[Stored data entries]
********************

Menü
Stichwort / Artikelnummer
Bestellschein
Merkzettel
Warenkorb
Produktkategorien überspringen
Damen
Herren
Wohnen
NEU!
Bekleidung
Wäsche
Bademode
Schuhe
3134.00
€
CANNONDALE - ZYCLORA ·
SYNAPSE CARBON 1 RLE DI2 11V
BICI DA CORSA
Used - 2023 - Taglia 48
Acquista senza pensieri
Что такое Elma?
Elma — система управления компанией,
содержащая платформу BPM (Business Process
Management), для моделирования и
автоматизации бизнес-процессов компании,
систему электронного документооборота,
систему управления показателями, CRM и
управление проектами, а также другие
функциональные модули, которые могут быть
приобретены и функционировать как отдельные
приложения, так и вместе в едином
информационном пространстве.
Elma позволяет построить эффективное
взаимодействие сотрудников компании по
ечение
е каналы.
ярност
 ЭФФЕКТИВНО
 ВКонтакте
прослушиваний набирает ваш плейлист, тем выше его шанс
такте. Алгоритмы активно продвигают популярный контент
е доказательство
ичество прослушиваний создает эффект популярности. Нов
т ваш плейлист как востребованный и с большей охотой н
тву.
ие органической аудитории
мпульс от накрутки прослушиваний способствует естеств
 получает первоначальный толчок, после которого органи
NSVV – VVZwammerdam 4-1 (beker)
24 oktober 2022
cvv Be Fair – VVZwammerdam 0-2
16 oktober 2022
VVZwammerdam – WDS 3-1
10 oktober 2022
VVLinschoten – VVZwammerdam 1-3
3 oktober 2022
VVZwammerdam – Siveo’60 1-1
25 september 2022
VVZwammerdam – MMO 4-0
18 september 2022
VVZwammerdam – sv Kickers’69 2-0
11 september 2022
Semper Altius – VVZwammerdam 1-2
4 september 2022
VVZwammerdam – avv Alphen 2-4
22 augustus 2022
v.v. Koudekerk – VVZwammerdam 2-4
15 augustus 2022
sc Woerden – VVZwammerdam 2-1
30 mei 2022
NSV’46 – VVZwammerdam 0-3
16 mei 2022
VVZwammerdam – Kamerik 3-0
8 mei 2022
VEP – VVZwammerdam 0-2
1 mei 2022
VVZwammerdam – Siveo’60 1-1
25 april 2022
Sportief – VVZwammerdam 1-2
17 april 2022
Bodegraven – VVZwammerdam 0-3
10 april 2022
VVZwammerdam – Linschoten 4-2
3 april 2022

********************

What needs to be done:
Gather each line of the records above that contains the word "Elma", counting only matches with the same capitalization.

Task answer:
Что такое Elma?
Elma — система управления компанией,
Elma позволяет построить эффективное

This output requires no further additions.